(To do): Please tally how many lines in the entries below include the word "assign", giving only the number.
○ ○ ○ ○ ○ ○ ○
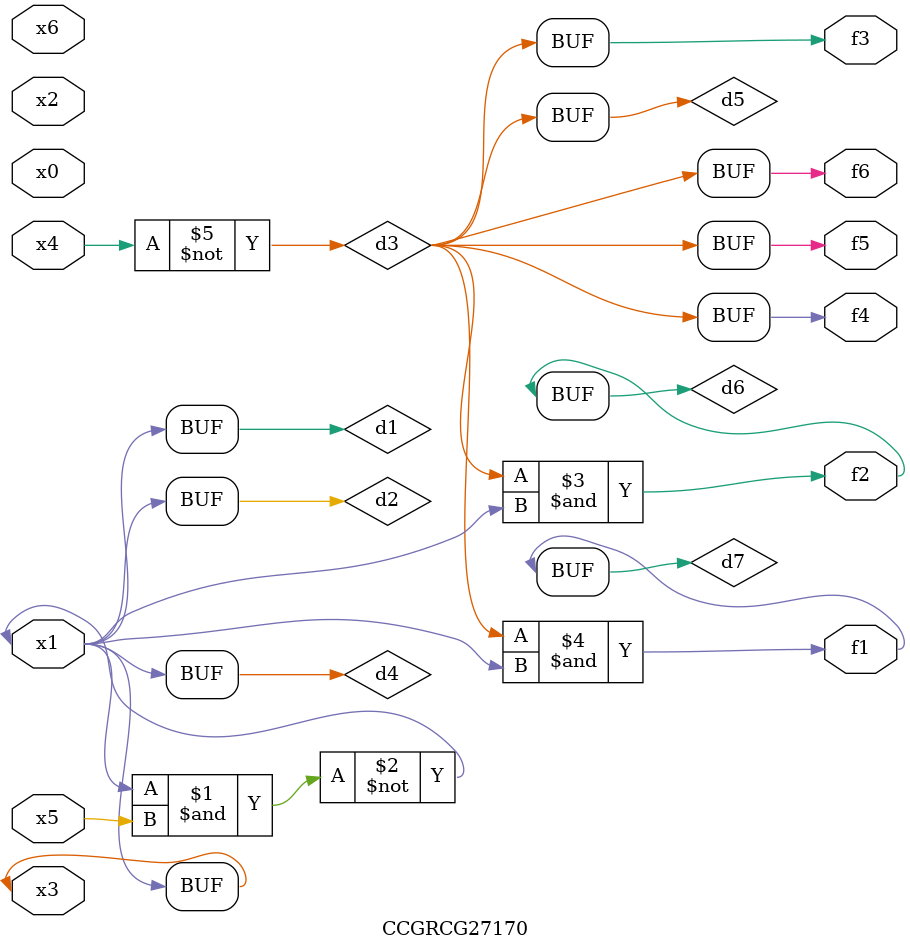
<source format=v>
module CCGRCG27170(
	input x0, x1, x2, x3, x4, x5, x6,
	output f1, f2, f3, f4, f5, f6
);

	wire d1, d2, d3, d4, d5, d6, d7;

	buf (d1, x1, x3);
	nand (d2, x1, x5);
	not (d3, x4);
	buf (d4, d1, d2);
	buf (d5, d3);
	and (d6, d3, d4);
	and (d7, d3, d4);
	assign f1 = d7;
	assign f2 = d6;
	assign f3 = d5;
	assign f4 = d5;
	assign f5 = d5;
	assign f6 = d5;
endmodule

</source>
○ ○ ○ ○ ○ ○ ○
(Answer to this task): 6